**Task:** Rewrite the material below as a Markdown table with the columns Row and Line, leaving out blank lines. Begin at the line that contains "You'll then need" and stop after the line that contains "React Version: ^0.11.4".

*** Available records Section Begins ***

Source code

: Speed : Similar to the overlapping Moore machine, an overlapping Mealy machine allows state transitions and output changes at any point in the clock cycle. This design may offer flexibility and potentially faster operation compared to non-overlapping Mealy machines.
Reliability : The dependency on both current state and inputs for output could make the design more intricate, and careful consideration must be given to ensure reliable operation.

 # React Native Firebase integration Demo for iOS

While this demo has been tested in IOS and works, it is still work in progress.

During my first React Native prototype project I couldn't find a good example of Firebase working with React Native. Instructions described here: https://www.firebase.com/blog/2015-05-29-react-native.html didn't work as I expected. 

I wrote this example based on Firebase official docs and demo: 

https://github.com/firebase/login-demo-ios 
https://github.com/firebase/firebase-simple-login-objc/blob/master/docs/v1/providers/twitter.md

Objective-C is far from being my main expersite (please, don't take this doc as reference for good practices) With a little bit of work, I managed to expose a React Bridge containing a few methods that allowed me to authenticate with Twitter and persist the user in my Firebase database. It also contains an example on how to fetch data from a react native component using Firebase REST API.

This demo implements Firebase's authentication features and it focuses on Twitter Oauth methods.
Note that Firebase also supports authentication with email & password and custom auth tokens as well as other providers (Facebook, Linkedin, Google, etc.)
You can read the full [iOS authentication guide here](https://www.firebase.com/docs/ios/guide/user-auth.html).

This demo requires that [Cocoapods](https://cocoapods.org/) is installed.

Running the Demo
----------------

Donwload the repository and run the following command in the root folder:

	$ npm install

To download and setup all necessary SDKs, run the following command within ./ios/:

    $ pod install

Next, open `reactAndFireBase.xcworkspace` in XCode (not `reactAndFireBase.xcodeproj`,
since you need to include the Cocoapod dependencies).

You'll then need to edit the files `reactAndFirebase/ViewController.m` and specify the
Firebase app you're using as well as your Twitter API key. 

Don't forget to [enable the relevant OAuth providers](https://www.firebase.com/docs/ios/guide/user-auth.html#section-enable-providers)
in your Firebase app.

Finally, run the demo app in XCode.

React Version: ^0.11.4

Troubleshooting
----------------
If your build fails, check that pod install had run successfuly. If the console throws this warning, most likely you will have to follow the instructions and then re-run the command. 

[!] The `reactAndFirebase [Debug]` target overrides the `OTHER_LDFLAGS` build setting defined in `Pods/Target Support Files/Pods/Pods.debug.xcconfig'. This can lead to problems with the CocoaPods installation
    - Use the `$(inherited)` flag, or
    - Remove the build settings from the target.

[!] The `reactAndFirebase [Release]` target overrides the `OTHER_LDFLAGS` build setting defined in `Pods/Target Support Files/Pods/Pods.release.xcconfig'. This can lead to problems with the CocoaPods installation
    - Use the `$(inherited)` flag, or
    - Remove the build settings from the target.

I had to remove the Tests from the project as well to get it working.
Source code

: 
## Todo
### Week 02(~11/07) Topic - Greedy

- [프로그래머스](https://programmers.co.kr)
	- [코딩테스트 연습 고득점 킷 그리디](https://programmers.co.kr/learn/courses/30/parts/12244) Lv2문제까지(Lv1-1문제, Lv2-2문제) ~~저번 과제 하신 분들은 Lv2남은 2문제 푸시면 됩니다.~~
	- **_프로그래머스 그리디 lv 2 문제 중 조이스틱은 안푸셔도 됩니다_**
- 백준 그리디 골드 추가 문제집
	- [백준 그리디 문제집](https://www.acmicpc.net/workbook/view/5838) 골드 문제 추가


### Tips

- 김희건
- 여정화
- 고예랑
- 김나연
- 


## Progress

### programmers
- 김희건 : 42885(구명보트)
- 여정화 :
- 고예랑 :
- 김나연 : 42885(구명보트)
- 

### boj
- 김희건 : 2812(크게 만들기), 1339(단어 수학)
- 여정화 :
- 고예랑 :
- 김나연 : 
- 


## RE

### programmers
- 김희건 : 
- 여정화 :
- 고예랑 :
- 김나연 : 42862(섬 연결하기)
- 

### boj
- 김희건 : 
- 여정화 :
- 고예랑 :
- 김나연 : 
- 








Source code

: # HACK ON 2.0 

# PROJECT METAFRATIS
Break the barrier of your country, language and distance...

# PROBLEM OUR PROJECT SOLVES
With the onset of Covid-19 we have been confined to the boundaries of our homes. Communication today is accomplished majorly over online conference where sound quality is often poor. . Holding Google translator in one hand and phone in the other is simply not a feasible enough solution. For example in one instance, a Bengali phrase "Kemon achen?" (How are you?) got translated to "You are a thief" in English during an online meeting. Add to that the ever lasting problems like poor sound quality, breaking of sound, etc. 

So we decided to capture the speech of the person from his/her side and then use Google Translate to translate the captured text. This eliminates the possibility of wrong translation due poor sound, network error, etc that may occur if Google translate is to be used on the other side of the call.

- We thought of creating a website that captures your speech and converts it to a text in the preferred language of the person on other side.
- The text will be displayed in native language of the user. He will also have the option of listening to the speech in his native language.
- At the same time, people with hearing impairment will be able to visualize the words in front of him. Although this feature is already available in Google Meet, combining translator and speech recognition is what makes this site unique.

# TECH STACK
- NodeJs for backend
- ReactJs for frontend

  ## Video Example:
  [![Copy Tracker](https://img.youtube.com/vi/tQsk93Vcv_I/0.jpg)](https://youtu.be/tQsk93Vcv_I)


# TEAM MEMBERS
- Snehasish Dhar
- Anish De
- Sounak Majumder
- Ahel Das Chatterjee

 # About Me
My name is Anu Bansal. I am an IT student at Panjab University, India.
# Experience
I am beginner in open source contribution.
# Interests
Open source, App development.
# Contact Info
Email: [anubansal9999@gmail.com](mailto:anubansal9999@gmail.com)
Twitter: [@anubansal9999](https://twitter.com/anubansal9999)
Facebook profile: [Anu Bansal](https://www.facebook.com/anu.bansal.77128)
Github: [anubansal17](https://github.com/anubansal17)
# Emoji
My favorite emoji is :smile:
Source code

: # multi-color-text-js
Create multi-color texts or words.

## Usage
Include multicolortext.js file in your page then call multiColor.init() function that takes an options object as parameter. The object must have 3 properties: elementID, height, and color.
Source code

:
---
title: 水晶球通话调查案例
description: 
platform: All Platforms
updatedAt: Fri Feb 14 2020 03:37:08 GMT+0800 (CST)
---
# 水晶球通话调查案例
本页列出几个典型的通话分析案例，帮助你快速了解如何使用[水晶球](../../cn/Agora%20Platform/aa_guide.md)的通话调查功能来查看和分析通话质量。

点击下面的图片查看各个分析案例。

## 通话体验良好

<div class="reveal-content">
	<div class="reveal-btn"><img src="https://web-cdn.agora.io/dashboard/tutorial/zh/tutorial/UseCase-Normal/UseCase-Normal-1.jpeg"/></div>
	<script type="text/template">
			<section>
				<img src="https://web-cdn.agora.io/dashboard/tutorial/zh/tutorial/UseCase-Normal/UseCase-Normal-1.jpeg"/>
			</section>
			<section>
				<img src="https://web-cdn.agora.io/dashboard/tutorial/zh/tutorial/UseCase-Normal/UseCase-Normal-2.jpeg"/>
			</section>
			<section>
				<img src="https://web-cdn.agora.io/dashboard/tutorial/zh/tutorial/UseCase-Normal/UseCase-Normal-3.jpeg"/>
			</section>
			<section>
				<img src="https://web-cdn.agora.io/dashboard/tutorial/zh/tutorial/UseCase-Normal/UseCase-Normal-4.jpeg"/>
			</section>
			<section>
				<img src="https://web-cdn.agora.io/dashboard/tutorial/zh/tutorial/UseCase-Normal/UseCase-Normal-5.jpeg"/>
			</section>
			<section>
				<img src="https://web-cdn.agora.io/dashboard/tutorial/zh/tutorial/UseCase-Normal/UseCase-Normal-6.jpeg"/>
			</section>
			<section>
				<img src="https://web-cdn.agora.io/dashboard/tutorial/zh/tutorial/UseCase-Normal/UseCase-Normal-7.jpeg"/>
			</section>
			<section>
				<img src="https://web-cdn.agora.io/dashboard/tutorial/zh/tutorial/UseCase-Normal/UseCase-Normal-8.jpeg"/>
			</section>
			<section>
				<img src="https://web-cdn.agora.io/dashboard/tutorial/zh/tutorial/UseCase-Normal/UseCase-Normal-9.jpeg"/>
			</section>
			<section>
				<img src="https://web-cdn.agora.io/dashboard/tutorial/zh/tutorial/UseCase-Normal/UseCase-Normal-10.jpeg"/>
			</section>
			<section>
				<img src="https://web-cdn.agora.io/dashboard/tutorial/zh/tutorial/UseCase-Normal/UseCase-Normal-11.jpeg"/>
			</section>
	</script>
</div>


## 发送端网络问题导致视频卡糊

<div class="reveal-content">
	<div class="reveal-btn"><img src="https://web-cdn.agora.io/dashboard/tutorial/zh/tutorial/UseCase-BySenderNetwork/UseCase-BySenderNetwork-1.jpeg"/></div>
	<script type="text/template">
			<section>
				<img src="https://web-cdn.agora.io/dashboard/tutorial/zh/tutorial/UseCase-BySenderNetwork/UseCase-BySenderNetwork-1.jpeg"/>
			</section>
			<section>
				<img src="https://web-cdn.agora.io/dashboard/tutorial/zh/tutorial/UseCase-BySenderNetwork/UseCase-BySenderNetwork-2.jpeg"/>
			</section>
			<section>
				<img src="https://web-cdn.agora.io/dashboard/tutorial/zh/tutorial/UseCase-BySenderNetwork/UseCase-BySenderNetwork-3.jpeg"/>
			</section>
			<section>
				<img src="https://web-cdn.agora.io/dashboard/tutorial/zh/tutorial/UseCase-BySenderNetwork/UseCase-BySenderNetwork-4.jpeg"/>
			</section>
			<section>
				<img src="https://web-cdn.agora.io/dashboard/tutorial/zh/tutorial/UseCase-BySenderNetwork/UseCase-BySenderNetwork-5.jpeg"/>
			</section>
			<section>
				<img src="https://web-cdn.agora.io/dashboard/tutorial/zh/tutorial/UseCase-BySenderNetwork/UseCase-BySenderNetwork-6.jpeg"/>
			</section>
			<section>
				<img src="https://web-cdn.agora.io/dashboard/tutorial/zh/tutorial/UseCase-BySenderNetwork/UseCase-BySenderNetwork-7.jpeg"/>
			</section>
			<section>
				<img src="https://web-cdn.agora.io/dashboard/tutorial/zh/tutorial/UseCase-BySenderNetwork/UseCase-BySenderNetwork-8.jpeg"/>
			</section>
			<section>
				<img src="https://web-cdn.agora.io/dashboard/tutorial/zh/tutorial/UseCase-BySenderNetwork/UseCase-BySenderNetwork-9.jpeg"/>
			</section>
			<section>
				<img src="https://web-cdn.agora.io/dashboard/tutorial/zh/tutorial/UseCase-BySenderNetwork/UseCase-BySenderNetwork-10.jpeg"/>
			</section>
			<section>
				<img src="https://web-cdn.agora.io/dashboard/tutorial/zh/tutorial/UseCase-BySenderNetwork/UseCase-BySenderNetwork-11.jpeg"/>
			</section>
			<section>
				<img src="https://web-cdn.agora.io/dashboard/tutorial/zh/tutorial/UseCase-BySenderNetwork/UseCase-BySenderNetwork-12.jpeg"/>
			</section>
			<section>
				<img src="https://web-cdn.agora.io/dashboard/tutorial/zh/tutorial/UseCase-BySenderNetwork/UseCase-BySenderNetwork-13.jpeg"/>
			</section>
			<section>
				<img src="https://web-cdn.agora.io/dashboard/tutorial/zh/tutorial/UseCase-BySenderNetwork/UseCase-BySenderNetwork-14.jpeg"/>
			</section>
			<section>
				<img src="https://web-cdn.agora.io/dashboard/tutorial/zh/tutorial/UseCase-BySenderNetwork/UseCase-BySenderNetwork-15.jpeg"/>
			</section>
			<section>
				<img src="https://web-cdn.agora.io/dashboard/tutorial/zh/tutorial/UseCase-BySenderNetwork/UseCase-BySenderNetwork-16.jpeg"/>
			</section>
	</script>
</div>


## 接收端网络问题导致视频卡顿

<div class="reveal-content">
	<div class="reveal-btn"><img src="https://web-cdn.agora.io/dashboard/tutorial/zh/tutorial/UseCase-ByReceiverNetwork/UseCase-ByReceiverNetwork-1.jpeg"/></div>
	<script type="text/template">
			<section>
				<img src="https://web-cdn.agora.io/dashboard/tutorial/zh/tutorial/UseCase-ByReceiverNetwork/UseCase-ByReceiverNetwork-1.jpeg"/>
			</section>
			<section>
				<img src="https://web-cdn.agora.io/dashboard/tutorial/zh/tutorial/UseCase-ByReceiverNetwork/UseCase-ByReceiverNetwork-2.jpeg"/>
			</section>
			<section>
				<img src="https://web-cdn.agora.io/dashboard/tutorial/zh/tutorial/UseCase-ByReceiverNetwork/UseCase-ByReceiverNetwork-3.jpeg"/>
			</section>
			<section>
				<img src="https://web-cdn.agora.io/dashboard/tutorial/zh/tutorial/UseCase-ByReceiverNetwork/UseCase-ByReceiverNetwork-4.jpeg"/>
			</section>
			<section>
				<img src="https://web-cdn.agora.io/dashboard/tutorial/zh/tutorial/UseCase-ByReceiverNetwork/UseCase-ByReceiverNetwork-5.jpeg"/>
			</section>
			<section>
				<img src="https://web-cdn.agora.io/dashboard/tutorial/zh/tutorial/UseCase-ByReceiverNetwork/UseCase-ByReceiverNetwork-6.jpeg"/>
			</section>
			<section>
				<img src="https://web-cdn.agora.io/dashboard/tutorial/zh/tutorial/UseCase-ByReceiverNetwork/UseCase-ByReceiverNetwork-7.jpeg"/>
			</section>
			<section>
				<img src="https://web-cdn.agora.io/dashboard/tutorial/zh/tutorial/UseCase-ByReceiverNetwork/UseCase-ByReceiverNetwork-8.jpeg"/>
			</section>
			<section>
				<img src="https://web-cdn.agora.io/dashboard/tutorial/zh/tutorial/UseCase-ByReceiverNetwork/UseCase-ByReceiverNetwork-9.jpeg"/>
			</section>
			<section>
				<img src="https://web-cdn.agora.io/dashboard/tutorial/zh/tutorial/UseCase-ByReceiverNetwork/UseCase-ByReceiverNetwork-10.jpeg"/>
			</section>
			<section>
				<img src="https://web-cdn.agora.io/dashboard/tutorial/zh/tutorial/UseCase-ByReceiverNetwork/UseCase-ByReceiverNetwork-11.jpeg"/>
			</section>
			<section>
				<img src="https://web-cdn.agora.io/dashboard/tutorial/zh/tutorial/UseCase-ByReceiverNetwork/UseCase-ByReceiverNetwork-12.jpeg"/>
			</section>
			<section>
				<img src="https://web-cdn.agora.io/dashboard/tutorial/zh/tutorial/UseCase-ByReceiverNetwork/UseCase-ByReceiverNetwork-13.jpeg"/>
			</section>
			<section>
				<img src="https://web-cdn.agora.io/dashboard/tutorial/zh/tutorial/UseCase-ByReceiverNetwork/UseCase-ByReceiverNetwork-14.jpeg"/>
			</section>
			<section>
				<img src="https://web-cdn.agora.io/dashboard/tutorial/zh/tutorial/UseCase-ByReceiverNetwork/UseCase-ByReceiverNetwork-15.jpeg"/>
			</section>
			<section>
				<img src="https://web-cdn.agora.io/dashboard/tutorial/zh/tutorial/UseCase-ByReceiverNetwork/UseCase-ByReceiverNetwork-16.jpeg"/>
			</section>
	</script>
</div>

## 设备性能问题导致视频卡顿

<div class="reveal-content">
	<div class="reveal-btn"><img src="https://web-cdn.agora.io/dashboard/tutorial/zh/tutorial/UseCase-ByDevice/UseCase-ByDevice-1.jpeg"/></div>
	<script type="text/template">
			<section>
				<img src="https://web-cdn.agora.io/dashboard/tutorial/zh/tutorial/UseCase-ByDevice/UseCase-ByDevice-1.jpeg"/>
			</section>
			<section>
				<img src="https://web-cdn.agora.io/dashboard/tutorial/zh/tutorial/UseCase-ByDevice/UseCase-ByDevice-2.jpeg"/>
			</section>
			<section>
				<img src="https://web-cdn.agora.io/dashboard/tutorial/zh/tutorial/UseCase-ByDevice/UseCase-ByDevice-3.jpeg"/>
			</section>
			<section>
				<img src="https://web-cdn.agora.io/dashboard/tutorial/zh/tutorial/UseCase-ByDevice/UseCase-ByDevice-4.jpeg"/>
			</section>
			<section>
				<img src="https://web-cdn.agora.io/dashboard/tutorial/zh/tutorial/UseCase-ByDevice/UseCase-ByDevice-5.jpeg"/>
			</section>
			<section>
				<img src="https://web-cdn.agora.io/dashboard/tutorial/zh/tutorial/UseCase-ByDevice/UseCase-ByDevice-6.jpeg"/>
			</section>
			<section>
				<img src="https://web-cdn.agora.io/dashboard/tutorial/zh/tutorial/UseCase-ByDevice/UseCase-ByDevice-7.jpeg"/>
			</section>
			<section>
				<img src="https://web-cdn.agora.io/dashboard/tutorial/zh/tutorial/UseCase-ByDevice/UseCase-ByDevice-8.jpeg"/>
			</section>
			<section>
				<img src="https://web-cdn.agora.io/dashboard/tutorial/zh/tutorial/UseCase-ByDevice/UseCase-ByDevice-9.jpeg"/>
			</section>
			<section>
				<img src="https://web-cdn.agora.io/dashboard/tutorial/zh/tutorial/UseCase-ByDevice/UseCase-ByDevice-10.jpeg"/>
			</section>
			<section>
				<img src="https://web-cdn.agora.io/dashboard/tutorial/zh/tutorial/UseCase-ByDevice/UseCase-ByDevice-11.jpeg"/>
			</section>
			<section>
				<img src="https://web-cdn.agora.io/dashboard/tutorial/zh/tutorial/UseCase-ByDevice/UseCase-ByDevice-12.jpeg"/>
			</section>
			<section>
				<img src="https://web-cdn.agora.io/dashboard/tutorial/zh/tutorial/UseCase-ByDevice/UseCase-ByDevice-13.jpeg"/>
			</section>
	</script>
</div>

*** Available records Section Ends ***

**Written solution:**
| Row | Line |
|---|---|
| 1 | You'll then need to edit the files `reactAndFirebase/ViewController.m` and specify the |
| 2 | Firebase app you're using as well as your Twitter API key.  |
| 3 | Don't forget to [enable the relevant OAuth providers](https://www.firebase.com/docs/ios/guide/user-auth.html#section-enable-providers) |
| 4 | in your Firebase app. |
| 5 | Finally, run the demo app in XCode. |
| 6 | React Version: ^0.11.4 |